X
Tech

What Oracle is doing right against open source

Frankly I can't think of a single proprietary vendor, even Apple, even Microsoft, that is better prepared to face the continuing open source onslaught than Oracle.
Written by Dana Blankenhorn, Inactive

Matt (friend of the blog) Asay tells Oracle today to expand its open source strategy, but I want to ask the opposite question, namely whether Oracle hasn't got the best strategy for fighting open source.

The answer depends on whether you blame its weak earnings for the quarter on a strong dollar and the general malaise or think its failure to make many new sales hint at declining market share.

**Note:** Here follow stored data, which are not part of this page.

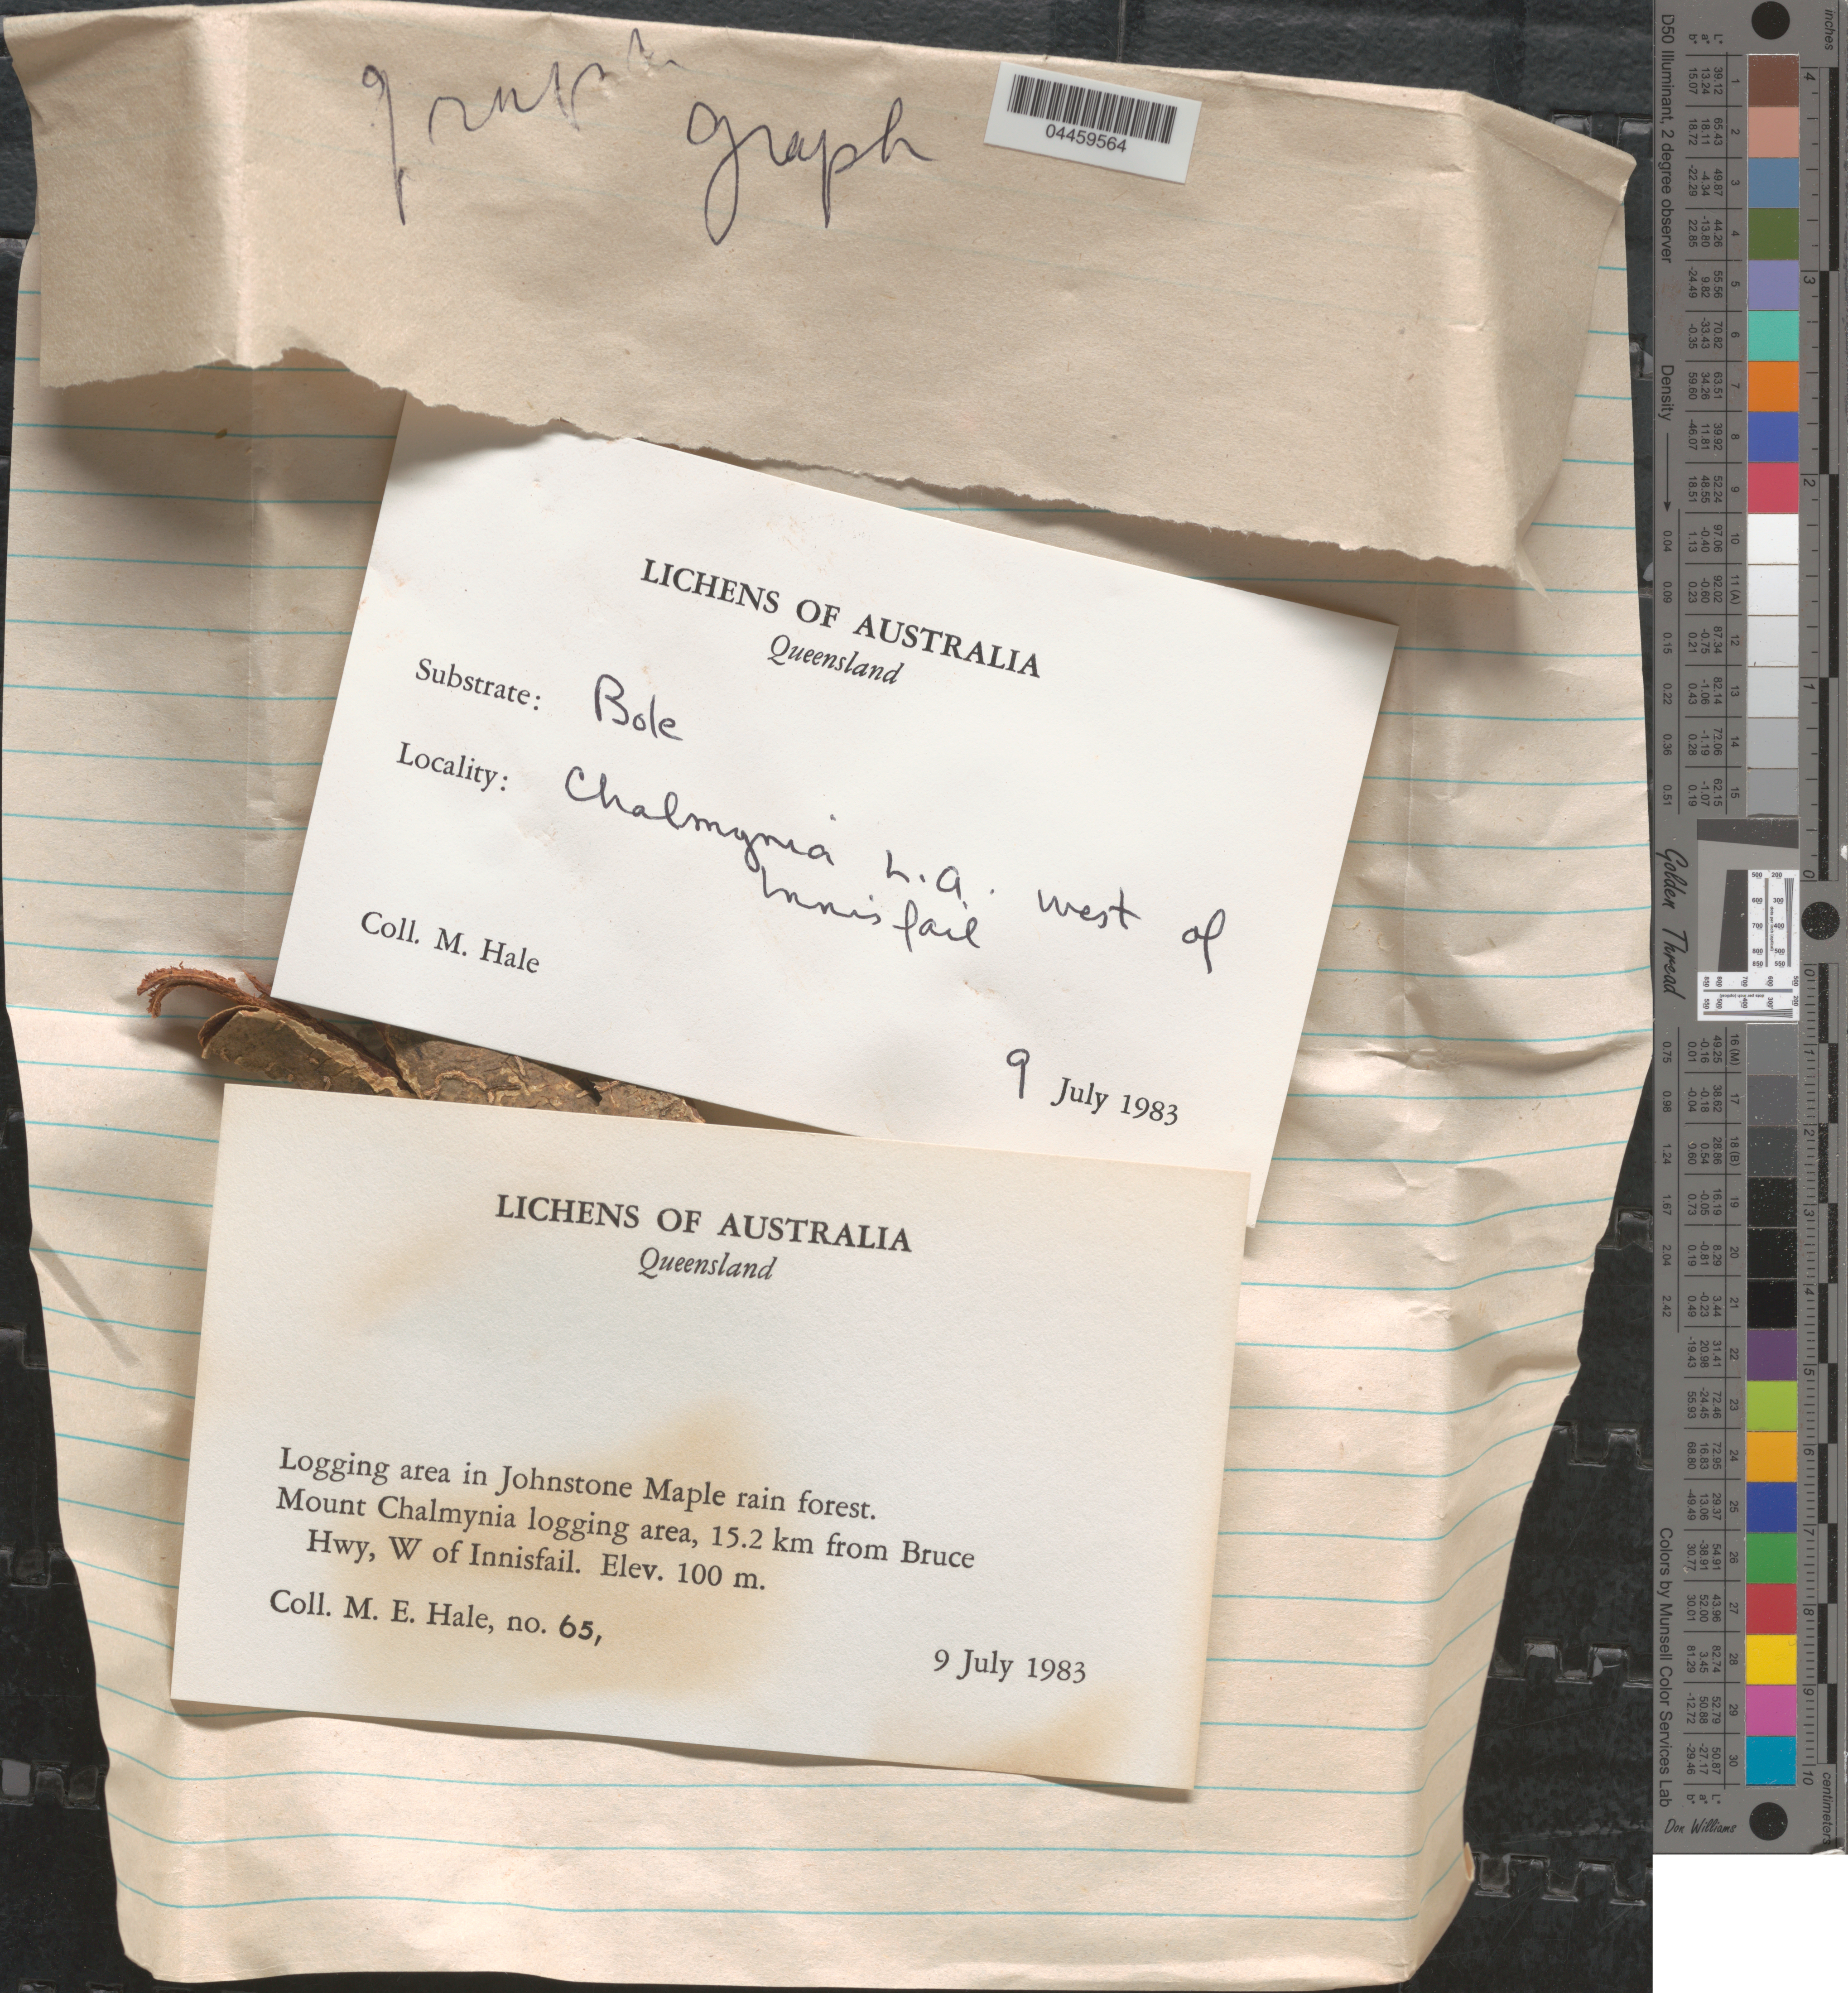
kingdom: Fungi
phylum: Ascomycota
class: Lecanoromycetes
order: Ostropales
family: Graphidaceae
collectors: M. Hale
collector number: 65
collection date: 1983-07-09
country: Australia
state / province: Queensland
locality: Logging area in Johnstone Maple rain forest. Mount Chalmynia logging area, 15.2 km from Bruce Hwy, W of Innisfail.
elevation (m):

Matt's key takeaway is that Oracle should offer a try-before-you-buy strategy to reduce its sales costs, and that makes sense. But isn't Oracle already doing many things right, in terms of fighting against open source?

Larry Ellison's strategy of buying up his biggest competitors and application vendors is working. We may think he overpaid, but even if the waterhole is shrinking he's the big elephant.

This increasingly gives Oracle a lock-in for big customers. Open source competitors aren't scaled, even when their software is.

Enterprises can turn to open source for small jobs, for one-off projects, but the main system remains Oracle so the company can bide its time and pick off the stragglers.

Oracle has also shown wisdom by going "up the stack," concentrating on the biggest customers, the toughest jobs. This used to be called a "mainframe" strategy, back when they were mainframes.

Were Microsoft doing a better job serving these biggest customers -- if Windows really scaled as its advocates pretend -- it might be reaping the same benefits.

I suspect that's what Oracle's "Unbreakable Linux" (above) move is really all about. Linux's strength against Windows really is the data center. Using Linux to lock in those customers further is a smart move.

Of course this leaves the consumer market, even the mid-market, vulnerable. But it's easier going from the top-down than from the bottom-up, and perhaps Oracle is wise not to take its efforts in that direction too seriously.

Frankly I can't think of a single proprietary vendor, even Apple, even Microsoft, that is better prepared to face the continuing open source onslaught than Oracle. It's bigger than any rivals, its approaches heavily-fortified.

It's not a castle that will be easy to bring down.